Немалый доход притекал и от судебной расправы. И по другим поводам (а иногда — в поисках его милости — и без всякого повода) несли к нему соседи на двор кто белку, кто куницу, кто соболя, а кто и денежный подарочек.
Кучко, привыкнув смолоду сознавать себя чуть ли не бедняком, убедился вдруг не без удивления, что стал несметно богат.
Но тут же заметил и другое: что состарился.
IV
Неволя-неволюшка — боярский двор:
Походя поешь, стоя выспишься… —
так певал вполголоса Кучков холоп Истома, когда гонял на водопой стоголовый боярский табун. Пел, а сам оглядывался: не услышал ли кто его песни?
Кучко с годами делался все более запальчив и крут. Чуть кто поперечит — сейчас же нальется загривок кровью, глаза побелеют, а губы запрыскают слюной. А там, глядь, и замахнется резным кипарисовым посохом, отнятым когда-то у прохожего греческого монашка. Даже сыновья, оба уже женатые, поглядывали на этот посох с тревогой.
Не страшилась боярина одна только недавно взятая в дом молодая сноха Милуша, первая его подручница по всему обширному хозяйству.
Она была все так же тиха, как и в девичьи годы, когда жила с матерью-вдовой в горькой избушке на краю села. Но, распоряжаясь теперь всей Кучковой челядью, умела своим кротким, почти беззвучным голосом сказать невзначай такое, что у того же холопа Истомы мигом начинали трястись костлявые коленки. А она посмотрит на него ясным взглядом, усмехнется как-то вкривь одним волчьим зубком, мотнет вплетенными в волосы серебряными кольцами старикова тонкого изделия, поправит на шее золоченые бусы, купленные мужем у синегубого булгарина, и отойдет как ни в чем не бывало.
В боярской семье всем вкралась в душу: батюшка-свекор доверил ей все ключи, матушка-свекровка подарила лучшую соболью шубу со своего плеча, а муж, слывший до свадьбы буяном и гулякой, даже любимых ястребят забыл из-за ласковой жены. Только золовушка, Кучкова дочь, красавица Параня, упрямо отводила от снохи светлые свои глаза, отороченные густыми, как бобровая кисть, черными ресницами.
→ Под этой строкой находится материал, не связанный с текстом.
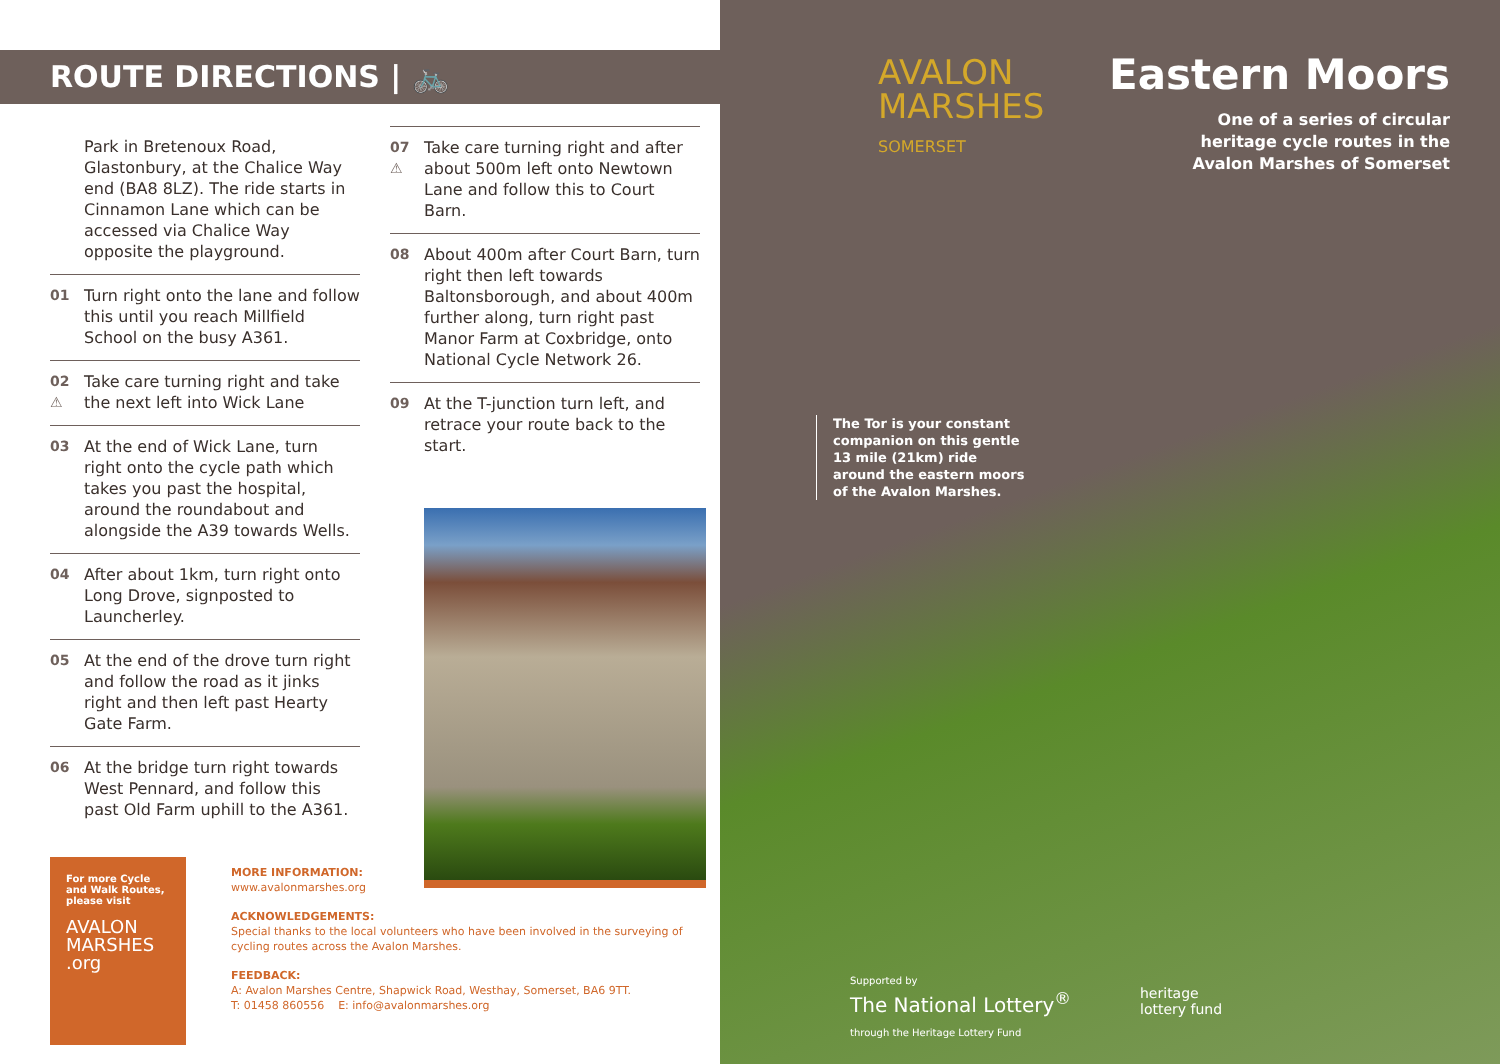ROUTE DIRECTIONS | 🚲
Park in Bretenoux Road, Glastonbury, at the Chalice Way end (BA8 8LZ). The ride starts in Cinnamon Lane which can be accessed via Chalice Way opposite the playground.
01 Turn right onto the lane and follow this until you reach Millfield School on the busy A361.
02 ⚠ Take care turning right and take the next left into Wick Lane
03 At the end of Wick Lane, turn right onto the cycle path which takes you past the hospital, around the roundabout and alongside the A39 towards Wells.
04 After about 1km, turn right onto Long Drove, signposted to Launcherley.
05 At the end of the drove turn right and follow the road as it jinks right and then left past Hearty Gate Farm.
06 At the bridge turn right towards West Pennard, and follow this past Old Farm uphill to the A361.
07 ⚠ Take care turning right and after about 500m left onto Newtown Lane and follow this to Court Barn.
08 About 400m after Court Barn, turn right then left towards Baltonsborough, and about 400m further along, turn right past Manor Farm at Coxbridge, onto National Cycle Network 26.
09 At the T-junction turn left, and retrace your route back to the start.
For more Cycle and Walk Routes, please visit
AVALON
MARSHES
.org
MORE INFORMATION:
www.avalonmarshes.org
ACKNOWLEDGEMENTS:
Special thanks to the local volunteers who have been involved in the surveying of cycling routes across the Avalon Marshes.
FEEDBACK:
A: Avalon Marshes Centre, Shapwick Road, Westhay, Somerset, BA6 9TT.
T: 01458 860556 E: info@avalonmarshes.org
AVALON
MARSHES
SOMERSET
Eastern Moors
One of a series of circular
heritage cycle routes in the
Avalon Marshes of Somerset
The Tor is your constant
companion on this gentle
13 mile (21km) ride
around the eastern moors
of the Avalon Marshes.
Supported by
The National Lottery<sup>®</sup>
through the Heritage Lottery Fund
heritage
lottery fund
Но ей шел всего лишь пятнадцатый год, и голоса в доме у нее еще не было.
Одно дело — своя безответная челядь, другое дело — соседи: слобожане и селяне. Управляясь с ними, Кучко хоть о своей прибыли никогда не забывал, однако помнил и Мономаховы хитрые уроки. Опасаясь гибельных людских побегов, он научился без убытка для себя соблюдать такую меру, чтобы за его хребтом соседям жилось все же хоть немного привольнее, чем около другого боярского или княжеского двора. Села и слободы, выросшие под его рукой на лесных вырубках — где в четыре, где в шесть, где в восемь дворов, — не клонились к убожеству. С их стороны он не ждал обиды и не расходовался на устройство кругом своей усадьбы на сосновом холме ни каменной ограды, ни бревенчатого тына.
"В чести — что в шерсти", говорит пословица. Боярину жилось тепло. Свои дебри и мхи он полюбил, как вторую родину, и, забыв бродячую молодость, сделался отъявленным домоседом.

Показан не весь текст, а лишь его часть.